What are sulfites, and why do all American wines seem to have them, and should I let this bother me?
James Ryo Kiyan, Chicago
It’s not a question of letting anything bother you, Jim-san. If sulfites want to bother you, they will, possibly by triggering your untimely death. In fact, sulfites are the only additives now in use that are known to kill people. Fortunately, deaths are rare and result from what amounts to an extreme allergic reaction. If you’ve drunk your share of wine and you’re still breathing, you’re probably safe.
Sulfiting agents, which are used as preservatives in wine and other products, are mainly a problem for asthmatics, 5 to 10 percent of whom — perhaps 500,000 people in the U.S. — are sulfite-sensitive. Since 1982 at least six people have died from severe asthma attacks apparently caused by sulfite-treated foods. All six cases occurred in restaurants, where it’s impossible to read ingredient labels and where the servers usually have no idea whether the food contains sulfites or not.

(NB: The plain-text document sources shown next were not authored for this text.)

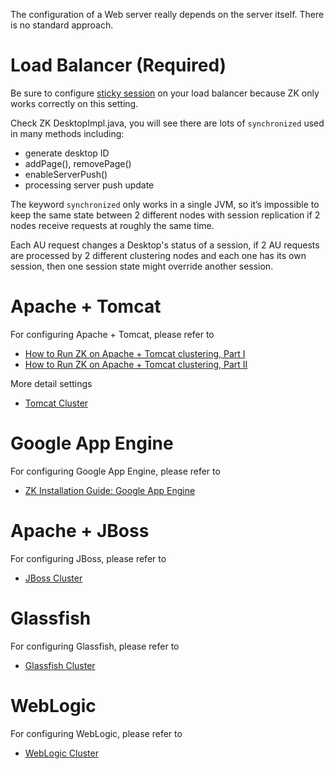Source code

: The configuration of a Web server really depends on the server itself.
There is no standard approach.

# Load Balancer (Required)

Be sure to configure [sticky
session](http://wiki.metawerx.net/wiki/StickySessions) on your load
balancer because ZK only works correctly on this setting.

Check ZK DesktopImpl.java, you will see there are lots of `synchronized`
used in many methods including:

- generate desktop ID
- addPage(), removePage()
- enableServerPush()
- processing server push update

The keyword `synchronized` only works in a single JVM, so it’s
impossible to keep the same state between 2 different nodes with session
replication if 2 nodes receive requests at roughly the same time.

Each AU request changes a Desktop's status of a session, if 2 AU
requests are processed by 2 different clustering nodes and each one has
its own session, then one session state might override another session.

# Apache + Tomcat

For configuring Apache + Tomcat, please refer to

- [How to Run ZK on Apache + Tomcat clustering, Part
  I](Small_Talks/2007/April/How_to_Run_ZK_on_Apache_+_Tomcat_clustering,_Part_I)
- [How to Run ZK on Apache + Tomcat clustering, Part
  II](Small_Talks/2007/May/How_to_Run_ZK_on_Apache_+_Tomcat_clustering,_Part_II)

More detail settings

- [ Tomcat
  Cluster](ZK_Installation_Guide/Setting_up_Servers/Tomcat_Cluster)

# Google App Engine

For configuring Google App Engine, please refer to

- [ZK Installation Guide: Google App
  Engine](ZK_Installation_Guide/Setting_up_Servers/Google_App_Engine)

# Apache + JBoss

For configuring JBoss, please refer to

- [ JBoss
  Cluster](ZK_Installation_Guide/Setting_up_Servers/JBoss_Cluster)

# Glassfish

For configuring Glassfish, please refer to

- [ Glassfish
  Cluster](ZK_Installation_Guide/Setting_up_Servers/Glassfish_Cluster)

# WebLogic

For configuring WebLogic, please refer to

- [ WebLogic
  Cluster](ZK_Installation_Guide/Setting_up_Servers/WebLogic_Cluster)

Sulfiting agents include sulfur dioxide (commonly used in wine), potassium metabisulfite, sodium sulfite, sodium bisulfite, and sodium metabisulfite. In wine they’re used to prevent discoloration, bacterial growth, and fermentation. They’re also used to prevent discoloration in shrimp, raisins and other dried fruit, potatoes, lettuce, and other vegetables. Restaurants like sulfites because they can keep an ancient salad looking fresh. Years ago crooked butchers used to use bisulfite, a sulfite derivative, to give spoiled meat a fresh red appearance, a practice that’s now illegal.
The World Health Organization recommends a daily limit of 42 milligrams of sulfites for a 132-pound person. It’s estimated that half the U.S. population is over the limit, and it’s not hard to see why: a four-ounce glass of wine contains about 40 milligrams of sulfur dioxide, a green salad 160, and three ounces of dried apricots 175. At the urging of consumer groups, the Food and Drug Administration has banned the use of sulfites in most fresh fruits and vegetables and required labeling for sulfites used in packaged goods.
The feds now require labeling on all alcoholic beverages containing more than 10 parts per million of sulfites (wine typically contains 125-250 PPM). I’m told it’s possible to find sulfite-free wines — try health food stores — but if they’re not available, sulfite-sensitive folk should probably stick to lemonade.